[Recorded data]
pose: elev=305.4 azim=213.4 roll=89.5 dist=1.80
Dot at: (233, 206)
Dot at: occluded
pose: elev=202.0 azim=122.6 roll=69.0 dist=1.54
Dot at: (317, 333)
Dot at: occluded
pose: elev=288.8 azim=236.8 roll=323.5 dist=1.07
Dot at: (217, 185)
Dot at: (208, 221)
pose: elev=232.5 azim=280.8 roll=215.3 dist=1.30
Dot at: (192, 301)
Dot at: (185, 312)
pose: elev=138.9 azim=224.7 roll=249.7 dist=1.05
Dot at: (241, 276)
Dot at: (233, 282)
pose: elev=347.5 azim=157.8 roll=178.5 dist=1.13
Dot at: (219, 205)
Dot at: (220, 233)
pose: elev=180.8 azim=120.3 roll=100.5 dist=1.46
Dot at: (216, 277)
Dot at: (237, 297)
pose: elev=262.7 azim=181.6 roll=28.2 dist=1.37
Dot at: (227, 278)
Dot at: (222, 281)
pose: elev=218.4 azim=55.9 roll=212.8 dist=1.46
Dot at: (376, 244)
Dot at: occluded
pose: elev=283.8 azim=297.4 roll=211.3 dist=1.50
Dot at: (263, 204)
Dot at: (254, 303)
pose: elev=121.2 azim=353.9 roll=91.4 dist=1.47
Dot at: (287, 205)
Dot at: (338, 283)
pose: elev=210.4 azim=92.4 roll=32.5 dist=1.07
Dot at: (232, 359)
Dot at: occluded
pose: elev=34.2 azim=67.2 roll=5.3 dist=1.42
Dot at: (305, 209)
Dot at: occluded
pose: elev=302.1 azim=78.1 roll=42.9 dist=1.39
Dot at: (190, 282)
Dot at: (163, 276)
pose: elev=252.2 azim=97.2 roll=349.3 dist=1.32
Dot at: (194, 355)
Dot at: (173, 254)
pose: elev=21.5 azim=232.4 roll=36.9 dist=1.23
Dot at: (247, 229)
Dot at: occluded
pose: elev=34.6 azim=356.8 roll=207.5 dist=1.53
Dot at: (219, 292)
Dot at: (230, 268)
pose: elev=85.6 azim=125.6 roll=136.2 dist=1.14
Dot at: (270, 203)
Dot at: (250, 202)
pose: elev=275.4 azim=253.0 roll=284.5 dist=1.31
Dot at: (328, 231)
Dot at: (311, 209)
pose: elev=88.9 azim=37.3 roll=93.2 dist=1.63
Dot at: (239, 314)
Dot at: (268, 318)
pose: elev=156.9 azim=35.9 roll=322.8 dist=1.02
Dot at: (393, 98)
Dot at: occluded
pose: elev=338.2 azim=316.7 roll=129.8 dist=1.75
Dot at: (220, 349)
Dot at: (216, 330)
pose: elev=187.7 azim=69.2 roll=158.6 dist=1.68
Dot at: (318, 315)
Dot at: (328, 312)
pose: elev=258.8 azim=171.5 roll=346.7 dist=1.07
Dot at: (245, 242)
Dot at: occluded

To be done:
Render the lines of the recorded data above as a numbered list, omitting any blank lines.

Correct response:
1. pose: elev=305.4 azim=213.4 roll=89.5 dist=1.80
2. Dot at: (233, 206)
3. Dot at: occluded
4. pose: elev=202.0 azim=122.6 roll=69.0 dist=1.54
5. Dot at: (317, 333)
6. Dot at: occluded
7. pose: elev=288.8 azim=236.8 roll=323.5 dist=1.07
8. Dot at: (217, 185)
9. Dot at: (208, 221)
10. pose: elev=232.5 azim=280.8 roll=215.3 dist=1.30
11. Dot at: (192, 301)
12. Dot at: (185, 312)
13. pose: elev=138.9 azim=224.7 roll=249.7 dist=1.05
14. Dot at: (241, 276)
15. Dot at: (233, 282)
16. pose: elev=347.5 azim=157.8 roll=178.5 dist=1.13
17. Dot at: (219, 205)
18. Dot at: (220, 233)
19. pose: elev=180.8 azim=120.3 roll=100.5 dist=1.46
20. Dot at: (216, 277)
21. Dot at: (237, 297)
22. pose: elev=262.7 azim=181.6 roll=28.2 dist=1.37
23. Dot at: (227, 278)
24. Dot at: (222, 281)
25. pose: elev=218.4 azim=55.9 roll=212.8 dist=1.46
26. Dot at: (376, 244)
27. Dot at: occluded
28. pose: elev=283.8 azim=297.4 roll=211.3 dist=1.50
29. Dot at: (263, 204)
30. Dot at: (254, 303)
31. pose: elev=121.2 azim=353.9 roll=91.4 dist=1.47
32. Dot at: (287, 205)
33. Dot at: (338, 283)
34. pose: elev=210.4 azim=92.4 roll=32.5 dist=1.07
35. Dot at: (232, 359)
36. Dot at: occluded
37. pose: elev=34.2 azim=67.2 roll=5.3 dist=1.42
38. Dot at: (305, 209)
39. Dot at: occluded
40. pose: elev=302.1 azim=78.1 roll=42.9 dist=1.39
41. Dot at: (190, 282)
42. Dot at: (163, 276)
43. pose: elev=252.2 azim=97.2 roll=349.3 dist=1.32
44. Dot at: (194, 355)
45. Dot at: (173, 254)
46. pose: elev=21.5 azim=232.4 roll=36.9 dist=1.23
47. Dot at: (247, 229)
48. Dot at: occluded
49. pose: elev=34.6 azim=356.8 roll=207.5 dist=1.53
50. Dot at: (219, 292)
51. Dot at: (230, 268)
52. pose: elev=85.6 azim=125.6 roll=136.2 dist=1.14
53. Dot at: (270, 203)
54. Dot at: (250, 202)
55. pose: elev=275.4 azim=253.0 roll=284.5 dist=1.31
56. Dot at: (328, 231)
57. Dot at: (311, 209)
58. pose: elev=88.9 azim=37.3 roll=93.2 dist=1.63
59. Dot at: (239, 314)
60. Dot at: (268, 318)
61. pose: elev=156.9 azim=35.9 roll=322.8 dist=1.02
62. Dot at: (393, 98)
63. Dot at: occluded
64. pose: elev=338.2 azim=316.7 roll=129.8 dist=1.75
65. Dot at: (220, 349)
66. Dot at: (216, 330)
67. pose: elev=187.7 azim=69.2 roll=158.6 dist=1.68
68. Dot at: (318, 315)
69. Dot at: (328, 312)
70. pose: elev=258.8 azim=171.5 roll=346.7 dist=1.07
71. Dot at: (245, 242)
72. Dot at: occluded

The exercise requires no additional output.